What to produce: Take the data below and extract the lines from the one with "Случайные записи" to the one with "N’attendez plus pour nous contacter !", inclusive, exactly as written.

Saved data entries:
>>>
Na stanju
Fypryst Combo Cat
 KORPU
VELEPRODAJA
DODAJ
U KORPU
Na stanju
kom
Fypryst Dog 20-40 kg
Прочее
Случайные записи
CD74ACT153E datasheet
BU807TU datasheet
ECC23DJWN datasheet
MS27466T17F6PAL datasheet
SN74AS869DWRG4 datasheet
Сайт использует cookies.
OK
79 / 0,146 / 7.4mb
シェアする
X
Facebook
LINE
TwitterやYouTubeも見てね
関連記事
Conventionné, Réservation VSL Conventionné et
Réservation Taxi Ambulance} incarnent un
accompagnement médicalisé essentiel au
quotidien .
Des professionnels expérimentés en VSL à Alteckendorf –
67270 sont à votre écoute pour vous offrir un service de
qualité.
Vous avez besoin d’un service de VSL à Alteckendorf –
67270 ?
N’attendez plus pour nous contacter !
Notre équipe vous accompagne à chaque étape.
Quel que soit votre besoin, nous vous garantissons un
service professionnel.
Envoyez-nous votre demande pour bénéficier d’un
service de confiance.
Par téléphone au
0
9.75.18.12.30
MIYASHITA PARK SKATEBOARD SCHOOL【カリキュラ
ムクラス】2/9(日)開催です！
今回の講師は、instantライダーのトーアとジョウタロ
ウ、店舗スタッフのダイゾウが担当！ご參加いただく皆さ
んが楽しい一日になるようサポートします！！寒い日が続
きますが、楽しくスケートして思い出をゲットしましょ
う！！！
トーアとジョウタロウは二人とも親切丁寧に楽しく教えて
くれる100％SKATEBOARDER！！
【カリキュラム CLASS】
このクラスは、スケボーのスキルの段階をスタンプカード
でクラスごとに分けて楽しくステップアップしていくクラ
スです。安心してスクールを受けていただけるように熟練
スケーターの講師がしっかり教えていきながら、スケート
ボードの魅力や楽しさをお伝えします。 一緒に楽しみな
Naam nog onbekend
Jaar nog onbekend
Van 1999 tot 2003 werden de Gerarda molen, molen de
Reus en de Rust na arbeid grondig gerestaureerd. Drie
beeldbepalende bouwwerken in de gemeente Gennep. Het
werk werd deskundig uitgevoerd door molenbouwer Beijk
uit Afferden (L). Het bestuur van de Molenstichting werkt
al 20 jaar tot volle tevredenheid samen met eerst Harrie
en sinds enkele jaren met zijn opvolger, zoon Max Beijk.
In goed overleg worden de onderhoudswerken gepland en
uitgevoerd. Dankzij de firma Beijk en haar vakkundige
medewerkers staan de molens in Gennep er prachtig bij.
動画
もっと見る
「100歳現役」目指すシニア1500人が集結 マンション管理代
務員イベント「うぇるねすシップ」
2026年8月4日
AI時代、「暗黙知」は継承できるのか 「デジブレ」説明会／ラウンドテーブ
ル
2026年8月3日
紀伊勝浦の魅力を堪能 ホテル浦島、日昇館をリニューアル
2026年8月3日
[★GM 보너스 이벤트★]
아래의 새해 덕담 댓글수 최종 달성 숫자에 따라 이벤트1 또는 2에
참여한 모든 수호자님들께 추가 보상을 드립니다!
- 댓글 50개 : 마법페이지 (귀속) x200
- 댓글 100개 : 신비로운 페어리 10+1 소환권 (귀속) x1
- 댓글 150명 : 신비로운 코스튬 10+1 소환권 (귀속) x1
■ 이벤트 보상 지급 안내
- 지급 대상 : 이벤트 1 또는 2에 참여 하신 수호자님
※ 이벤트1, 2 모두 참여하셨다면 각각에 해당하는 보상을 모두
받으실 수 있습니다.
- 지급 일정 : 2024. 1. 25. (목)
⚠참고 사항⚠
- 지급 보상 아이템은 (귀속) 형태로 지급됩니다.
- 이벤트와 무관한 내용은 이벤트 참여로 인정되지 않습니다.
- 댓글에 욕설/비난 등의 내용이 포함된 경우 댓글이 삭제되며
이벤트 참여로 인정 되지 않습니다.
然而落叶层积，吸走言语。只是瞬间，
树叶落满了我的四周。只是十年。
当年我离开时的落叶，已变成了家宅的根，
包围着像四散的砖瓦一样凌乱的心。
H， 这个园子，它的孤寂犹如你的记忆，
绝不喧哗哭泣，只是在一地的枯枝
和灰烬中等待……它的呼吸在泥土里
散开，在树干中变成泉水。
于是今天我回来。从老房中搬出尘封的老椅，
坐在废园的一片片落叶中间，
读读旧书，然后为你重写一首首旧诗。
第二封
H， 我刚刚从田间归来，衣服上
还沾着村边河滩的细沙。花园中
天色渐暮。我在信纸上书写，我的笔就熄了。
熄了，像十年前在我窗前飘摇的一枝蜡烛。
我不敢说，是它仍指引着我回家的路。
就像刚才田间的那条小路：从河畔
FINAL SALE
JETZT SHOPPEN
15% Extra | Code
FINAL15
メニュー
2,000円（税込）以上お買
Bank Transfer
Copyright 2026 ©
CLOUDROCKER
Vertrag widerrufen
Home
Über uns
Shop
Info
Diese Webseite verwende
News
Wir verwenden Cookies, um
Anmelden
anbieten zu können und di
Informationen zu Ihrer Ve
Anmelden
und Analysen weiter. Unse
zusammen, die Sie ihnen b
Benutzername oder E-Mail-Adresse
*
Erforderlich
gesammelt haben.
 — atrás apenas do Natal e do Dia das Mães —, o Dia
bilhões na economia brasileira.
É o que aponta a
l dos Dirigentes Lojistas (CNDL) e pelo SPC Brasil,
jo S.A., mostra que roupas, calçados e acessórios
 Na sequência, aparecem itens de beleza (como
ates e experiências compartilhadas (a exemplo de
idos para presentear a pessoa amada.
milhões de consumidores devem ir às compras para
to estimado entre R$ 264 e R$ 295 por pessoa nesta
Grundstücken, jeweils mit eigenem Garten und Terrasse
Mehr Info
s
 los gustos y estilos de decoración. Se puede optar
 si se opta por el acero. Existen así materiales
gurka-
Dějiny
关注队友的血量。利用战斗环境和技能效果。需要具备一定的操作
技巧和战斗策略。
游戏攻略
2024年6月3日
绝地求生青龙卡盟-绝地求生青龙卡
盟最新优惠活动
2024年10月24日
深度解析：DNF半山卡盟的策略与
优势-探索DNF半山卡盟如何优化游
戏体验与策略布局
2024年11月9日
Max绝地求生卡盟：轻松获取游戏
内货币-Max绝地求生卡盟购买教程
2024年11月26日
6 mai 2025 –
<<<
Output of the task:
Случайные записи
CD74ACT153E datasheet
BU807TU datasheet
ECC23DJWN datasheet
MS27466T17F6PAL datasheet
SN74AS869DWRG4 datasheet
Сайт использует cookies.
OK
79 / 0,146 / 7.4mb
シェアする
X
Facebook
LINE
TwitterやYouTubeも見てね
関連記事
Conventionné, Réservation VSL Conventionné et
Réservation Taxi Ambulance} incarnent un
accompagnement médicalisé essentiel au
quotidien .
Des professionnels expérimentés en VSL à Alteckendorf –
67270 sont à votre écoute pour vous offrir un service de
qualité.
Vous avez besoin d’un service de VSL à Alteckendorf –
67270 ?
N’attendez plus pour nous contacter !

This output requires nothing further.